Hieraus folgt, dass bei einem durchgängigen Nettoeinkommen von 1.838 EUR sich
▪ |
von April 2023 bis Juni 2023 bei keiner unterhaltsberechtigten Person ein pfändbarer Betrag von 349,89 EUR statt bei einer berücksichtigten gesetzlich unterhaltsberechtigten Person von 0 EUR ergeben hätte, was zu einer monatlichen Differenz zulasten des Gläubigers von 349,89 EUR geführt haben müsste; |
▪ |
von Juli 2023 bis Juni 2024 bei keiner unterhaltsberechtigten Person ein pfändbarer Betrag von 299,40 EUR statt bei einer berücksichtigten gesetzlich unterhaltsberechtigten Person von 0 EUR ergeben hätte, was zu einer monatlichen Differenz zulasten des Gläubigers von 299,40 EUR geführt haben müsste; |
▪ |
seit Juli 2024 bis November 2024 bei keiner unterhaltsberechtigten Person ein pfändbarer Betrag von 236,78 EUR statt bei einer berücksichtigten gesetzlich unterhaltsberechtigten Person von 0 EUR ergeben hätte, was zu einer monatlichen Differenz zulasten des Gläubigers von 236,78 EUR geführt haben müsste. |
Hinweis
Bei richtiger Angabe des Nettoeinkommens hätte der Drittschuldner eigentlich über den gesamten Zeitraum überhaupt keine pfändbaren Beträge abführen dürfen. Da gleichwohl "geringe Beträge" gezahlt wurden, muss der Drittschuldner auch unzutreffend gerechnet haben. Es kann deshalb sinnvoll sein, die Lohnabrechnungen für diesen Zeitraum herauszuverlangen (BGH v. 19.12.2012 – VII ZB 50/11, FoVo 2013, 56) und noch einmal genau nachzurechnen. Es wäre im Übrigen auch ungewöhnlich, wenn sich in diesem Zeitraum nicht auch der Nettolohn verändert hätte.

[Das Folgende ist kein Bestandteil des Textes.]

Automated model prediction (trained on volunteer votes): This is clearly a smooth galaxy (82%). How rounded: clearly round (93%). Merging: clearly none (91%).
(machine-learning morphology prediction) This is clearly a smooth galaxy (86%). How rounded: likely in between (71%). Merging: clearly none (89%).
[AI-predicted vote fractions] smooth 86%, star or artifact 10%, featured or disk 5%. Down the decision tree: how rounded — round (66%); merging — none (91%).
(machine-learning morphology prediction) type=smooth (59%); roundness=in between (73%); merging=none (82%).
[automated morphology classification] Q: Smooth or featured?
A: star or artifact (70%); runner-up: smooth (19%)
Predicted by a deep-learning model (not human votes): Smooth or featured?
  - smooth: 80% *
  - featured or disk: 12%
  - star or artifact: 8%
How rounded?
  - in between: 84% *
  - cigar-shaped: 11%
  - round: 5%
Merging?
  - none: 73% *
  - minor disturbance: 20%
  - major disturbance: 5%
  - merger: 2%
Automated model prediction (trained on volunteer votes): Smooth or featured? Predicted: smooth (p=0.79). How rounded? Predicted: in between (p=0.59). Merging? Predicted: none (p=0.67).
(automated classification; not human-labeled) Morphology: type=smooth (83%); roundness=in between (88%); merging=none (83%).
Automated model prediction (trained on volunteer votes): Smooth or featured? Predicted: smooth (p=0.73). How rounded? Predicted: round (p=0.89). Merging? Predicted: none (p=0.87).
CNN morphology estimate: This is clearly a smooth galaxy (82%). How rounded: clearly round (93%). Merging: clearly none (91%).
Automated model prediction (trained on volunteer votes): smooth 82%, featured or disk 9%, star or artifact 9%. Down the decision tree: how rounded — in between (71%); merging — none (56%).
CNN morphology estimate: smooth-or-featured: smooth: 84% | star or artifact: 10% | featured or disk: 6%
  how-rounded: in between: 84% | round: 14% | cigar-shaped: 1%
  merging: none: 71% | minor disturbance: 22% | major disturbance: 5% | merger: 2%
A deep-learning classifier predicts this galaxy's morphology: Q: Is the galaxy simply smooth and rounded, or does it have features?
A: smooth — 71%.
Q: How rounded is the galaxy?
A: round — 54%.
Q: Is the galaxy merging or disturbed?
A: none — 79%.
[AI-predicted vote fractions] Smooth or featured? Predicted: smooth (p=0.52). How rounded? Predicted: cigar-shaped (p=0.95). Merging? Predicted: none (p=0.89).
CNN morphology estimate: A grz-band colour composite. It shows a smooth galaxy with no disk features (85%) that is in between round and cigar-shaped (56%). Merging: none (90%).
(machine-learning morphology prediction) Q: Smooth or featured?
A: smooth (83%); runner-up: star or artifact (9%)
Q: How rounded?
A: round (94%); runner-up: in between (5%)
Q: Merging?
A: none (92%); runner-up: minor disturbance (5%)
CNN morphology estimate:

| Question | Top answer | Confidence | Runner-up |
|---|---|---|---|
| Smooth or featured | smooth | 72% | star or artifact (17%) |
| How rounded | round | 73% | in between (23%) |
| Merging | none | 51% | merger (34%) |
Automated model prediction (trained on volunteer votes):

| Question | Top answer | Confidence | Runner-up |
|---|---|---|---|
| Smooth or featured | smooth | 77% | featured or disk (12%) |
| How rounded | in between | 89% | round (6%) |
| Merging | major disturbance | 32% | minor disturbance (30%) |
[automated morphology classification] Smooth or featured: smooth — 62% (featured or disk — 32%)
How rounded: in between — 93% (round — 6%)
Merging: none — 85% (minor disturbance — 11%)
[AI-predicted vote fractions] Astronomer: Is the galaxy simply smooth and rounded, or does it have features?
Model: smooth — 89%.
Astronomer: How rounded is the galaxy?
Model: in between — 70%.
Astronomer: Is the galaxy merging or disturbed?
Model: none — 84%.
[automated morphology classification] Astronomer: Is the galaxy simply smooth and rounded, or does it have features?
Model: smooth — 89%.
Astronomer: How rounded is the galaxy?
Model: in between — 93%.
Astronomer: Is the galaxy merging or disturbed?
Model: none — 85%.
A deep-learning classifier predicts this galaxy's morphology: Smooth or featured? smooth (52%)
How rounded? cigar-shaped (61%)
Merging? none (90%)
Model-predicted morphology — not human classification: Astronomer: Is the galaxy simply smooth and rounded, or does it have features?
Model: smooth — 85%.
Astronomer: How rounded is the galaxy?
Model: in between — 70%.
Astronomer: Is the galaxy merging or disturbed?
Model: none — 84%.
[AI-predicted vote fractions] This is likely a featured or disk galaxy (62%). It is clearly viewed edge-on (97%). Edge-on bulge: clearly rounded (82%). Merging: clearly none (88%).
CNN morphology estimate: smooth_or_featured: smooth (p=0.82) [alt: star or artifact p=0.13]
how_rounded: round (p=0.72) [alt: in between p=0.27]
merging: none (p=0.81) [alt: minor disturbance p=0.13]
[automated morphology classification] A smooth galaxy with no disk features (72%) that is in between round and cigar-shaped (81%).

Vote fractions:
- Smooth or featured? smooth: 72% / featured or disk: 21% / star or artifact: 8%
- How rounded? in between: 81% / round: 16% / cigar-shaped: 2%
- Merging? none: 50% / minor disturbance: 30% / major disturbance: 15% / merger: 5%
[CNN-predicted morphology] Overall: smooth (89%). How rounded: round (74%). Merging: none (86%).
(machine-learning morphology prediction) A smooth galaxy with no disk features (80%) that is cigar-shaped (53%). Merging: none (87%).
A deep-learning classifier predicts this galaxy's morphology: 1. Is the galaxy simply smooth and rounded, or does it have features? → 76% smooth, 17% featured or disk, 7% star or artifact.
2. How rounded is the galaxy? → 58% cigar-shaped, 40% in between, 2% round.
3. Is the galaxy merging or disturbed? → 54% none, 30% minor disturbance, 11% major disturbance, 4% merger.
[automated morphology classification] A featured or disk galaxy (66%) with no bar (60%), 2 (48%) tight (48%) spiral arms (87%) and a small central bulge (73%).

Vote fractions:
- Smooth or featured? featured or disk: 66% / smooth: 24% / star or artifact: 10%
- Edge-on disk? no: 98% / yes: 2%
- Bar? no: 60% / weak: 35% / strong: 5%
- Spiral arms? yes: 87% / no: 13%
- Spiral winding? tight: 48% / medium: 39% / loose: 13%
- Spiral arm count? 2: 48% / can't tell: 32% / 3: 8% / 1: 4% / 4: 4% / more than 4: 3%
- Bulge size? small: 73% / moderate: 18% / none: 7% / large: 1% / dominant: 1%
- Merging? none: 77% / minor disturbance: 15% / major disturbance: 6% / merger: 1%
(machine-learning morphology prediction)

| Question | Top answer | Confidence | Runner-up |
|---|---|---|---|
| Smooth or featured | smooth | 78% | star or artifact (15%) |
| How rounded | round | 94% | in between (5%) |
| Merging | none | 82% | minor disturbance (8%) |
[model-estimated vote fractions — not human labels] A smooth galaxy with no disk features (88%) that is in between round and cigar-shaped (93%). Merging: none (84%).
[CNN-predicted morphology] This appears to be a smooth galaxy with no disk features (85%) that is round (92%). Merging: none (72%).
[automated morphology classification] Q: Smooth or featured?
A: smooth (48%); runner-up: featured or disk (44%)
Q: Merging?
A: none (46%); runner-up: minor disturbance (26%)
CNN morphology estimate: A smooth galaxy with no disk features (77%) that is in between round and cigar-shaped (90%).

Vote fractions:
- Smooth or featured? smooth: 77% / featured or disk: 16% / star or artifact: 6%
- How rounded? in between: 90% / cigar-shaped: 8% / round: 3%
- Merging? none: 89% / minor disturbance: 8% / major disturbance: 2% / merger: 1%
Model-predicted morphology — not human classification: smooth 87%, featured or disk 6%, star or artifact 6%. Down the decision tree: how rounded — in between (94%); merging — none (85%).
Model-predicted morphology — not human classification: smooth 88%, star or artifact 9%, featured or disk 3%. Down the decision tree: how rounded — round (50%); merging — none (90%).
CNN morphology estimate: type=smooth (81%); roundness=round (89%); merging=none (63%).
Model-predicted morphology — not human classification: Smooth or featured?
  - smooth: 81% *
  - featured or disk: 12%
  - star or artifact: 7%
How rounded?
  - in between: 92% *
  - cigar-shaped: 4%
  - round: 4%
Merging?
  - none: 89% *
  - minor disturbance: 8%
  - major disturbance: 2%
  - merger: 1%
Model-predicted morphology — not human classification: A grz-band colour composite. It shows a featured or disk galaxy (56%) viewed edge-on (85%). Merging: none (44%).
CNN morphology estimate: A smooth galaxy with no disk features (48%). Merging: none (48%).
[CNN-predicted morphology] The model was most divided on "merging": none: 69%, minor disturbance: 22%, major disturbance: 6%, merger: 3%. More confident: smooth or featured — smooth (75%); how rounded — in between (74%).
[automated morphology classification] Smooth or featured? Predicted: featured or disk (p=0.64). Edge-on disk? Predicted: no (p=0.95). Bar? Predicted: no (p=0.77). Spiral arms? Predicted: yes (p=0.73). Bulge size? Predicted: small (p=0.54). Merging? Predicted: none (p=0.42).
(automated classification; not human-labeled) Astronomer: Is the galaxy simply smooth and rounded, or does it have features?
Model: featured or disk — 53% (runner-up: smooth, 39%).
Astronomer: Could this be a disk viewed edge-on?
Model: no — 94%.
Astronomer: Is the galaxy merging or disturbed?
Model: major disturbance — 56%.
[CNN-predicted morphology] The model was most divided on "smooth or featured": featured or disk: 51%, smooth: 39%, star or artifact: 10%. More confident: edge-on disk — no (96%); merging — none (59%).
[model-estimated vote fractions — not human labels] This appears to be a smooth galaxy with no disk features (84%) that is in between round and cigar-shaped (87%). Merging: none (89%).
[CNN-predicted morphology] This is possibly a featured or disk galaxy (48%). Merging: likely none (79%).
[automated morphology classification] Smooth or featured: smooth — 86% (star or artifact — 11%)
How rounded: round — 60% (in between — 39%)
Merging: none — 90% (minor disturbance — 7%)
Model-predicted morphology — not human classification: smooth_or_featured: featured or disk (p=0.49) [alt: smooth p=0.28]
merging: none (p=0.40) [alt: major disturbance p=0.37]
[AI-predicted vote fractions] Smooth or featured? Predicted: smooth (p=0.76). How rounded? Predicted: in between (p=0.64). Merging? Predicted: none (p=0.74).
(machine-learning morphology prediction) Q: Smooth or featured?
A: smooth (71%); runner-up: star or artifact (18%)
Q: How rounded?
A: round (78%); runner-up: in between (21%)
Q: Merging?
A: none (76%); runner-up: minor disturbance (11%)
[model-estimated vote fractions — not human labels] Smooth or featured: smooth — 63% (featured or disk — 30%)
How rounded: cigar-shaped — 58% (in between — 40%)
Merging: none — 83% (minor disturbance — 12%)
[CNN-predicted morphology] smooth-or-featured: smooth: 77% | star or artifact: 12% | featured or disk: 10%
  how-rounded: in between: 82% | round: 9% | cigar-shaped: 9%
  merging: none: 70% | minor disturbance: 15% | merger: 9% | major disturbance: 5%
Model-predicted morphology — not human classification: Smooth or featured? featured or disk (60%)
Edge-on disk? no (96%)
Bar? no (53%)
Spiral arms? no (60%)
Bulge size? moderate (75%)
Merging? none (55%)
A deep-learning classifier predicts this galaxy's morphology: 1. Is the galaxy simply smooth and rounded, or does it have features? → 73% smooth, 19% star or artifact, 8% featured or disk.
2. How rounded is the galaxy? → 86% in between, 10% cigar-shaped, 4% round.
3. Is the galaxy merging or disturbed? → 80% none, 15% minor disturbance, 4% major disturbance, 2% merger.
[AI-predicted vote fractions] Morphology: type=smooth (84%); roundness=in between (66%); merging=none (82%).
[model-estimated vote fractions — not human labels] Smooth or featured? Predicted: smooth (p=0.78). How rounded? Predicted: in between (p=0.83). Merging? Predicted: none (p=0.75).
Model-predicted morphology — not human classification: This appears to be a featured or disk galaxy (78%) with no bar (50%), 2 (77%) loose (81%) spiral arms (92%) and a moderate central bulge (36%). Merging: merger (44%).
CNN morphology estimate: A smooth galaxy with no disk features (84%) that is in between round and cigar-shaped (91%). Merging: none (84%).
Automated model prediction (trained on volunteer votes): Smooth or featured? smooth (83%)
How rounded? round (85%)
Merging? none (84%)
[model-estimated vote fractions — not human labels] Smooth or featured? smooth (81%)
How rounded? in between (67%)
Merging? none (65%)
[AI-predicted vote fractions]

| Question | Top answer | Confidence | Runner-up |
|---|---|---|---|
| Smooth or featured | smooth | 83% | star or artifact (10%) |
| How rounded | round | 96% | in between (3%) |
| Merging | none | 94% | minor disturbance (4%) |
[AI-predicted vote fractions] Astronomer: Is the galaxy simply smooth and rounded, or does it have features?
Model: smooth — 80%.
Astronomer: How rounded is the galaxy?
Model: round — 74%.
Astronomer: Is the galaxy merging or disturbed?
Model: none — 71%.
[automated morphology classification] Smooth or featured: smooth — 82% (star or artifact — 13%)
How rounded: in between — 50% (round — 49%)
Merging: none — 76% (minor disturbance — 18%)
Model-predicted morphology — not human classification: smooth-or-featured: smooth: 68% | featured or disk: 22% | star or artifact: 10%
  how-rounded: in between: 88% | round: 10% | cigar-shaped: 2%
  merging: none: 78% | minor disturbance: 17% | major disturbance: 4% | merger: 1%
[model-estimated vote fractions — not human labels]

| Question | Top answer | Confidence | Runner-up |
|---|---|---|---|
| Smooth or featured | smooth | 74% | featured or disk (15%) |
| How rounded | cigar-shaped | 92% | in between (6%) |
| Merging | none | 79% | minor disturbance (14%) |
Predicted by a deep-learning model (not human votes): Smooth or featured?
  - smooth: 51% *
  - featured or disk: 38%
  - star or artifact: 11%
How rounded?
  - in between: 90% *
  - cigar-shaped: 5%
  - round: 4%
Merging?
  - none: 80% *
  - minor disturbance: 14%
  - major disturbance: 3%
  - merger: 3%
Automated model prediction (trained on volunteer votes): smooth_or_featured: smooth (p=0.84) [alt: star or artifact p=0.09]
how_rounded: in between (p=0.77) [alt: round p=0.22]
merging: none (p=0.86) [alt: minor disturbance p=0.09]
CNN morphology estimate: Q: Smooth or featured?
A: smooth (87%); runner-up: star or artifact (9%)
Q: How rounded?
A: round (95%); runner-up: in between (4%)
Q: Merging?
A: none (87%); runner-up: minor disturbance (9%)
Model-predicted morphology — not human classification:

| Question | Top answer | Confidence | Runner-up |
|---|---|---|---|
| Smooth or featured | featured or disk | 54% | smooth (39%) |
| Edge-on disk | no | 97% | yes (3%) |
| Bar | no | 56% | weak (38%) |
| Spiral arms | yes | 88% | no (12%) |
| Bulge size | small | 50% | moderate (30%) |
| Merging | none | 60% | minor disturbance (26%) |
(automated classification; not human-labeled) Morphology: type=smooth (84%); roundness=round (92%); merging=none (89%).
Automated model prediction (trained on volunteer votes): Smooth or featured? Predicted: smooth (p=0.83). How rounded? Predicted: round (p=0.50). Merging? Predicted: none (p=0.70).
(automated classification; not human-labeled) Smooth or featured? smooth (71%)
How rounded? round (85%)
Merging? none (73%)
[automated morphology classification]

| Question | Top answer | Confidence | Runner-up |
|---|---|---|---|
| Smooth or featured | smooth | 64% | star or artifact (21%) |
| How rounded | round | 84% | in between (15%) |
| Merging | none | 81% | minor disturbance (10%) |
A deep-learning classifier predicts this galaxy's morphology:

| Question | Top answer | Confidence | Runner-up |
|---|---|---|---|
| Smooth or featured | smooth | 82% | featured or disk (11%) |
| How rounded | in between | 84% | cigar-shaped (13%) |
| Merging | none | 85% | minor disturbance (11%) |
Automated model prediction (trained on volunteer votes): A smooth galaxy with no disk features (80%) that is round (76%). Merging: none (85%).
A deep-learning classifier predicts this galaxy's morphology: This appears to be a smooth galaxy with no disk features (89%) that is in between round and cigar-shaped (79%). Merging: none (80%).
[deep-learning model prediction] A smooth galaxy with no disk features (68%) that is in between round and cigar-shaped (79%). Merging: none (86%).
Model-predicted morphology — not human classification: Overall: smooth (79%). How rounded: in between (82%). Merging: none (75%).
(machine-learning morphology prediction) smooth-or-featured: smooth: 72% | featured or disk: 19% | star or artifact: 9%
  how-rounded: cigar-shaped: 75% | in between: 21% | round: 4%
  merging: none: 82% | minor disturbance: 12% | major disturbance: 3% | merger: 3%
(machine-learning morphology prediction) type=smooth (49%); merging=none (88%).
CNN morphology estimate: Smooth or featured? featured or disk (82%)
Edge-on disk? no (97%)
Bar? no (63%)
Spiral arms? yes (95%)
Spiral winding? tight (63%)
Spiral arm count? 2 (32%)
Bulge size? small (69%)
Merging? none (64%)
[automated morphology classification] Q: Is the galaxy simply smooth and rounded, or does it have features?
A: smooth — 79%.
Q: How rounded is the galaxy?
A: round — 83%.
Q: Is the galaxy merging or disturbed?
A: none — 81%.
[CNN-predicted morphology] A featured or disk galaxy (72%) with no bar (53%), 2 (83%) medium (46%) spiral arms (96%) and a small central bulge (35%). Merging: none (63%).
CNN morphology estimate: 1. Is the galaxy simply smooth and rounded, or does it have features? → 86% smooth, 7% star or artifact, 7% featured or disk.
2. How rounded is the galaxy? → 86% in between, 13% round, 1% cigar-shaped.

Die Berechnung des unpfändbaren und des pfändbaren Arbeitseinkommens
Welche Einkünfte unter das Arbeitseinkommen fallen, ergibt sich aus § 850 ZPO. Danach hat dann der Arbeitgeber als Drittschuldner nach Maßgabe des § 850e Nr. 1 ZPO das Nettoeinkommen des Schuldners als Grundlage der Bestimmung des Pfändungsfreibetrags nach § 850c ZPO zu ermitteln (Riedel, in: BeckOK-ZPO, 54. Ed., 1.9.2024, § 850e Rn 1). Es obliegt also weder dem Gläubiger noch – auf der Grundlage eines Blankettbeschlusses – dem Gericht, den Pfändungsfreibetrag zu bestimmen. Der Berechnung ist dabei die Nettolohnmethode zugrunde zu legen (BAG v. 17.4.2013 – 10 AZR 59/12), die fiktive Berechnungen notwendig machen kann (hierzu Riedel, in: BeckOK-ZPO, 54. Ed., 1.9.2024, § 850e Rn 7a).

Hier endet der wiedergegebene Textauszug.